In addition to capturing carbon, NbS can also address the effects of climate change and build community resilience. For example, the restoration of shorelines, coastal environments, marshes, and wetlands have shown reduced risks of flooding from severe weather in coastal communities. These improvements also increase the natural capital and ecosystem services. This includes enhanced surface water filtration to improve water quality, new habitats for avian, aquatic, and terrestrial species, and increased natural areas to enhance aesthetics and recreation. In turn, this can increase real estate values and human well-being.

The restored shorelines of the Prime Hook Wildlife Refuge.

Demonstrating success

To earn carbon credits for a nature-based solution, you need to demonstrate that the project will remove carbon from the atmosphere. The process involves examining a project site in its current state and evaluating how it will degrade over time with no interventions. We can then create a model that demonstrates how implementing NbS on the site will improve the ecosystem over time. Using the latest scientific literature, we can also estimate how much CO2 this same project will pull out of the atmosphere.

To demonstrate the impact of NbS, we recently evaluated our work on the Prime Hook National Wildlife Refuge Restoration—a coastal ecosystem restoration in Milton, Delaware. For years, Prime Hook had been hit hard by severe weather events, the worst of which was Hurricane Sandy in 2012. The US Fish and Wildlife Service brought in our team to design the restoration of vital systems and strengthen this critical wildlife habitat to allow it to endure and thrive—even in the event of strong storms. The shoreline and tidal wetland system were restored, and a beach barrier system was constructed to protect the system from future storm damage. By the time the project was completed in 2017, we had supported the US Fish and Wildlife Service in the restoration of 10,000 acres of shoreline and marshes. 

This push towards reducing the carbon in our atmosphere has created a voluntary carbon-credit market that is set to grow rapidly in the coming years.

Through internal research and development on the effectiveness of using coastal ecosystem restoration solutions for CO2 reductions, we reexamined the project to estimate how much carbon it has pulled from the atmosphere annually since completion. The result? The Prime Hook restoration project is estimated to sequester approximately 22,732 tonnes of CO2e over a 30-year period. That’s equivalent of emissions from 2.5 million gallons of gasoline.

Dataset entries:

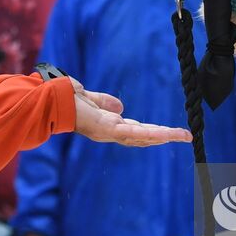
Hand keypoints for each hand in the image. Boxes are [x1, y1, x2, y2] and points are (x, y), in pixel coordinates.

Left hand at [70, 83, 192, 146]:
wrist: (50, 99)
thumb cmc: (64, 98)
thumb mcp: (90, 99)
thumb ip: (104, 102)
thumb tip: (121, 107)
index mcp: (106, 124)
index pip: (133, 130)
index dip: (150, 131)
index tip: (166, 132)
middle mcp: (109, 132)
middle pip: (142, 136)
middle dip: (163, 137)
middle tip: (184, 136)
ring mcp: (109, 133)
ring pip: (143, 136)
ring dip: (165, 136)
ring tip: (185, 136)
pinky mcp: (108, 130)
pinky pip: (135, 133)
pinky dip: (154, 135)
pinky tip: (169, 135)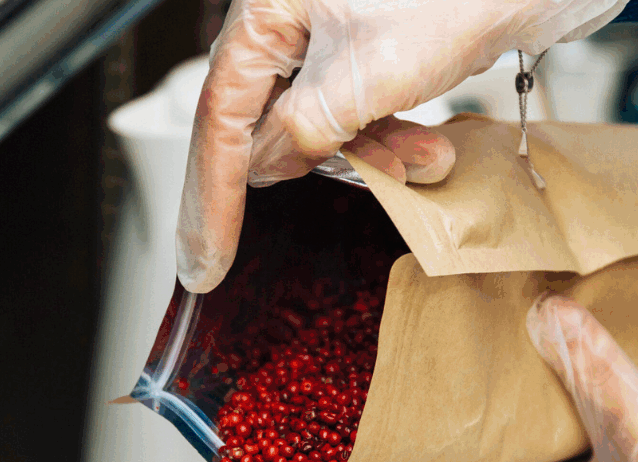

**Your tasks**
[1] Check each statement against the passage on nature-based solutions. Answer yes or no, and quote the words from the passage that settle it. (a) The Prime Hook restoration project was completed in 2017. (b) Hurricane Sandy hit Prime Hook in 2015. (c) The Prime Hook restoration is estimated to sequester about 22,732 tonnes of CO2e over a 30-year period.
[2] According to the passage on nature-based solutions, why was a beach barrier system built at Prime Hook?

**Answers for this exercise**
[1]
(a) Yes: "By the time the project was completed in 2017"
(b) No: "the worst of which was Hurricane Sandy in 2012"
(c) Yes: "The Prime Hook restoration project is estimated to sequester approximately 22,732 tonnes of CO2e over a 30-year period."

[2] It was built to protect the restored shoreline and tidal wetland system from future storm damage. For years Prime Hook had been hit hard by severe weather, and the worst event was Hurricane Sandy in 2012.